**What you should do**. Word for word, copy each record that comes after this.

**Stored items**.
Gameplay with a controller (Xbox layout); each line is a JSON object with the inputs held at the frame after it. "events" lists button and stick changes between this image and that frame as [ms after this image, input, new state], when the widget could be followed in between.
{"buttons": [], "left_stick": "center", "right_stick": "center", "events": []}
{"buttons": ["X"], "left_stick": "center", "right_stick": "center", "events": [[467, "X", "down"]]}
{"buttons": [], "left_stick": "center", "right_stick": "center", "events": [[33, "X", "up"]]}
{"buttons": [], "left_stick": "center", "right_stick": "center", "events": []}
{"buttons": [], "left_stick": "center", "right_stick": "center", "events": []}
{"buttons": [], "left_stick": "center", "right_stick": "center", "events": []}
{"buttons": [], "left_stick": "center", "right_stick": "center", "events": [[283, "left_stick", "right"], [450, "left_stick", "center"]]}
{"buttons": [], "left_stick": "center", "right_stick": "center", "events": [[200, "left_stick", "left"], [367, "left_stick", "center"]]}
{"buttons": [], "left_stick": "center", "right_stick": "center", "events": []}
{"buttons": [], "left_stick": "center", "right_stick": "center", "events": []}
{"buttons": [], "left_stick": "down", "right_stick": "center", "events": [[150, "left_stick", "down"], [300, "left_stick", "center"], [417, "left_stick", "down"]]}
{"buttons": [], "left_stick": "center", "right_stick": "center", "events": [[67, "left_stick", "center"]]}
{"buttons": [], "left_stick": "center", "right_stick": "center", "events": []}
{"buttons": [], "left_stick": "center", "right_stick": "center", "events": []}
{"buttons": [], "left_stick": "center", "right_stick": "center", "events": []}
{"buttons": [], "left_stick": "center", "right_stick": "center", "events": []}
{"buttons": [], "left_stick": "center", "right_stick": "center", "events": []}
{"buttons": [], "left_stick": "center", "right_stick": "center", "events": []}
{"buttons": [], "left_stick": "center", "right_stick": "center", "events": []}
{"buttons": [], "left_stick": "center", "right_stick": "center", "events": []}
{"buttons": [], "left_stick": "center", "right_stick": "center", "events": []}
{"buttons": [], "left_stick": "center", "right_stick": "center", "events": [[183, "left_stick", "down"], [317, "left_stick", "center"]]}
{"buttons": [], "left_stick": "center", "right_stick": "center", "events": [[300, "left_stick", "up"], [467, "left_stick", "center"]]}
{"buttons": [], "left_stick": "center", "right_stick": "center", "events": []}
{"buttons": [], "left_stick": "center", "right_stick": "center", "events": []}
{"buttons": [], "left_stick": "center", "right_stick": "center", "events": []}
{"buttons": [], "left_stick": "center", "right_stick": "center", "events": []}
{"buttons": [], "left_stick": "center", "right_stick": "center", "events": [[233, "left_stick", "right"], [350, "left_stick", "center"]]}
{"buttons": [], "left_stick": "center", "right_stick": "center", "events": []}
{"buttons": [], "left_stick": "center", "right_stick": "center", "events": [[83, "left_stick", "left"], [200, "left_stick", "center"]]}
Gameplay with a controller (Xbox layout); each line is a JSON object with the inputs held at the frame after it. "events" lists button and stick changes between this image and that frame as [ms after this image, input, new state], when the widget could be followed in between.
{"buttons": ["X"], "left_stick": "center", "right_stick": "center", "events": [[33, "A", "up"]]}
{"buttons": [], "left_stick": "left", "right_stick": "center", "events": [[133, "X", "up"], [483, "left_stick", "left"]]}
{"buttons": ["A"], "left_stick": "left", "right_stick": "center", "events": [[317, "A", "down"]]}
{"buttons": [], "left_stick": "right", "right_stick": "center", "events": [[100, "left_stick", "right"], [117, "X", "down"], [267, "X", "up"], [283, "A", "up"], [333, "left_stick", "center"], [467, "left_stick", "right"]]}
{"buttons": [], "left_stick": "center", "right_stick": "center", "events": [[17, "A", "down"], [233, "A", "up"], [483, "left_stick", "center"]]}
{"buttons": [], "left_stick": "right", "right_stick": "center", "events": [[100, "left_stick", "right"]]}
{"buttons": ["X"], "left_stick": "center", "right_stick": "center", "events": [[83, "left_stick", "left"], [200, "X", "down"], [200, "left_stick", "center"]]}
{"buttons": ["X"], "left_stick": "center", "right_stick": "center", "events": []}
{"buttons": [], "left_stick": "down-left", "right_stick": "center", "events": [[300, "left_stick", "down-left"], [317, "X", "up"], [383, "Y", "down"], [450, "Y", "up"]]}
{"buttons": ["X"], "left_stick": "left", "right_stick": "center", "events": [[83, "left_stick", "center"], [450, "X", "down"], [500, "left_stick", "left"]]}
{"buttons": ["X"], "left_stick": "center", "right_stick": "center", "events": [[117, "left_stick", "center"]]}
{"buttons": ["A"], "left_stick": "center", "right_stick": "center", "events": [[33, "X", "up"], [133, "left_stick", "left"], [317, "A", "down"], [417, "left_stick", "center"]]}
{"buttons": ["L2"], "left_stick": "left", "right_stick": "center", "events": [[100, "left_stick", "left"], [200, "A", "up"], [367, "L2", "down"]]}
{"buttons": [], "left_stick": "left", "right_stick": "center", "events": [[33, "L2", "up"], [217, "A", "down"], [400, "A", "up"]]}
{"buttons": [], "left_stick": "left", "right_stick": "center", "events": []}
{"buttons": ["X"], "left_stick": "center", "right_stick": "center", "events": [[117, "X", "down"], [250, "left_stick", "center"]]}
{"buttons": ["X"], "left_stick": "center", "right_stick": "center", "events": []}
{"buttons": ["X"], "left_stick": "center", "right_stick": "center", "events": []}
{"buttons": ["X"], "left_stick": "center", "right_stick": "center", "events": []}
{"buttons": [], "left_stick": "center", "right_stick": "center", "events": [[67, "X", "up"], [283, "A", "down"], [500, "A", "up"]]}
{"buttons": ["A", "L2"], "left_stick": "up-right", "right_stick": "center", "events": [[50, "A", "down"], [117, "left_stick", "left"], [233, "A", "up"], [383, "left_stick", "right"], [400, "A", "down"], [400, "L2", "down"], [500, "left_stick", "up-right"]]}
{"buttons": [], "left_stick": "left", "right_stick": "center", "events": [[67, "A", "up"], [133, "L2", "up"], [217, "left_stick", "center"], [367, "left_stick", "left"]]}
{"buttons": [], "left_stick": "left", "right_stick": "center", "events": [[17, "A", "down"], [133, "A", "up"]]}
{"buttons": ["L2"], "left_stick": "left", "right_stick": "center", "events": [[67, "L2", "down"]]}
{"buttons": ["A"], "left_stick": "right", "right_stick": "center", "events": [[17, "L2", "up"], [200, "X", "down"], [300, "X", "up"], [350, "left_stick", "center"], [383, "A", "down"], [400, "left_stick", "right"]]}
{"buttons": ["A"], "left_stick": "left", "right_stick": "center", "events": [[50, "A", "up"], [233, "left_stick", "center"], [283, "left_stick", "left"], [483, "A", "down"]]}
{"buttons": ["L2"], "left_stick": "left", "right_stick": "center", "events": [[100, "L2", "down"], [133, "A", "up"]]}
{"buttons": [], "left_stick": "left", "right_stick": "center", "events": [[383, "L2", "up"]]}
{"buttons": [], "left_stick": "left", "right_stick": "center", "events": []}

**Result of the task**.
Gameplay with a controller (Xbox layout); each line is a JSON object with the inputs held at the frame after it. "events" lists button and stick changes between this image and that frame as [ms after this image, input, new state], when the widget could be followed in between.
{"buttons": [], "left_stick": "center", "right_stick": "center", "events": []}
{"buttons": ["X"], "left_stick": "center", "right_stick": "center", "events": [[467, "X", "down"]]}
{"buttons": [], "left_stick": "center", "right_stick": "center", "events": [[33, "X", "up"]]}
{"buttons": [], "left_stick": "center", "right_stick": "center", "events": []}
{"buttons": [], "left_stick": "center", "right_stick": "center", "events": []}
{"buttons": [], "left_stick": "center", "right_stick": "center", "events": []}
{"buttons": [], "left_stick": "center", "right_stick": "center", "events": [[283, "left_stick", "right"], [450, "left_stick", "center"]]}
{"buttons": [], "left_stick": "center", "right_stick": "center", "events": [[200, "left_stick", "left"], [367, "left_stick", "center"]]}
{"buttons": [], "left_stick": "center", "right_stick": "center", "events": []}
{"buttons": [], "left_stick": "center", "right_stick": "center", "events": []}
{"buttons": [], "left_stick": "down", "right_stick": "center", "events": [[150, "left_stick", "down"], [300, "left_stick", "center"], [417, "left_stick", "down"]]}
{"buttons": [], "left_stick": "center", "right_stick": "center", "events": [[67, "left_stick", "center"]]}
{"buttons": [], "left_stick": "center", "right_stick": "center", "events": []}
{"buttons": [], "left_stick": "center", "right_stick": "center", "events": []}
{"buttons": [], "left_stick": "center", "right_stick": "center", "events": []}
{"buttons": [], "left_stick": "center", "right_stick": "center", "events": []}
{"buttons": [], "left_stick": "center", "right_stick": "center", "events": []}
{"buttons": [], "left_stick": "center", "right_stick": "center", "events": []}
{"buttons": [], "left_stick": "center", "right_stick": "center", "events": []}
{"buttons": [], "left_stick": "center", "right_stick": "center", "events": []}
{"buttons": [], "left_stick": "center", "right_stick": "center", "events": []}
{"buttons": [], "left_stick": "center", "right_stick": "center", "events": [[183, "left_stick", "down"], [317, "left_stick", "center"]]}
{"buttons": [], "left_stick": "center", "right_stick": "center", "events": [[300, "left_stick", "up"], [467, "left_stick", "center"]]}
{"buttons": [], "left_stick": "center", "right_stick": "center", "events": []}
{"buttons": [], "left_stick": "center", "right_stick": "center", "events": []}
{"buttons": [], "left_stick": "center", "right_stick": "center", "events": []}
{"buttons": [], "left_stick": "center", "right_stick": "center", "events": []}
{"buttons": [], "left_stick": "center", "right_stick": "center", "events": [[233, "left_stick", "right"], [350, "left_stick", "center"]]}
{"buttons": [], "left_stick": "center", "right_stick": "center", "events": []}
{"buttons": [], "left_stick": "center", "right_stick": "center", "events": [[83, "left_stick", "left"], [200, "left_stick", "center"]]}
Gameplay with a controller (Xbox layout); each line is a JSON object with the inputs held at the frame after it. "events" lists button and stick changes between this image and that frame as [ms after this image, input, new state], when the widget could be followed in between.
{"buttons": ["X"], "left_stick": "center", "right_stick": "center", "events": [[33, "A", "up"]]}
{"buttons": [], "left_stick": "left", "right_stick": "center", "events": [[133, "X", "up"], [483, "left_stick", "left"]]}
{"buttons": ["A"], "left_stick": "left", "right_stick": "center", "events": [[317, "A", "down"]]}
{"buttons": [], "left_stick": "right", "right_stick": "center", "events": [[100, "left_stick", "right"], [117, "X", "down"], [267, "X", "up"], [283, "A", "up"], [333, "left_stick", "center"], [467, "left_stick", "right"]]}
{"buttons": [], "left_stick": "center", "right_stick": "center", "events": [[17, "A", "down"], [233, "A", "up"], [483, "left_stick", "center"]]}
{"buttons": [], "left_stick": "right", "right_stick": "center", "events": [[100, "left_stick", "right"]]}
{"buttons": ["X"], "left_stick": "center", "right_stick": "center", "events": [[83, "left_stick", "left"], [200, "X", "down"], [200, "left_stick", "center"]]}
{"buttons": ["X"], "left_stick": "center", "right_stick": "center", "events": []}
{"buttons": [], "left_stick": "down-left", "right_stick": "center", "events": [[300, "left_stick", "down-left"], [317, "X", "up"], [383, "Y", "down"], [450, "Y", "up"]]}
{"buttons": ["X"], "left_stick": "left", "right_stick": "center", "events": [[83, "left_stick", "center"], [450, "X", "down"], [500, "left_stick", "left"]]}
{"buttons": ["X"], "left_stick": "center", "right_stick": "center", "events": [[117, "left_stick", "center"]]}
{"buttons": ["A"], "left_stick": "center", "right_stick": "center", "events": [[33, "X", "up"], [133, "left_stick", "left"], [317, "A", "down"], [417, "left_stick", "center"]]}
{"buttons": ["L2"], "left_stick": "left", "right_stick": "center", "events": [[100, "left_stick", "left"], [200, "A", "up"], [367, "L2", "down"]]}
{"buttons": [], "left_stick": "left", "right_stick": "center", "events": [[33, "L2", "up"], [217, "A", "down"], [400, "A", "up"]]}
{"buttons": [], "left_stick": "left", "right_stick": "center", "events": []}
{"buttons": ["X"], "left_stick": "center", "right_stick": "center", "events": [[117, "X", "down"], [250, "left_stick", "center"]]}
{"buttons": ["X"], "left_stick": "center", "right_stick": "center", "events": []}
{"buttons": ["X"], "left_stick": "center", "right_stick": "center", "events": []}
{"buttons": ["X"], "left_stick": "center", "right_stick": "center", "events": []}
{"buttons": [], "left_stick": "center", "right_stick": "center", "events": [[67, "X", "up"], [283, "A", "down"], [500, "A", "up"]]}
{"buttons": ["A", "L2"], "left_stick": "up-right", "right_stick": "center", "events": [[50, "A", "down"], [117, "left_stick", "left"], [233, "A", "up"], [383, "left_stick", "right"], [400, "A", "down"], [400, "L2", "down"], [500, "left_stick", "up-right"]]}
{"buttons": [], "left_stick": "left", "right_stick": "center", "events": [[67, "A", "up"], [133, "L2", "up"], [217, "left_stick", "center"], [367, "left_stick", "left"]]}
{"buttons": [], "left_stick": "left", "right_stick": "center", "events": [[17, "A", "down"], [133, "A", "up"]]}
{"buttons": ["L2"], "left_stick": "left", "right_stick": "center", "events": [[67, "L2", "down"]]}
{"buttons": ["A"], "left_stick": "right", "right_stick": "center", "events": [[17, "L2", "up"], [200, "X", "down"], [300, "X", "up"], [350, "left_stick", "center"], [383, "A", "down"], [400, "left_stick", "right"]]}
{"buttons": ["A"], "left_stick": "left", "right_stick": "center", "events": [[50, "A", "up"], [233, "left_stick", "center"], [283, "left_stick", "left"], [483, "A", "down"]]}
{"buttons": ["L2"], "left_stick": "left", "right_stick": "center", "events": [[100, "L2", "down"], [133, "A", "up"]]}
{"buttons": [], "left_stick": "left", "right_stick": "center", "events": [[383, "L2", "up"]]}
{"buttons": [], "left_stick": "left", "right_stick": "center", "events": []}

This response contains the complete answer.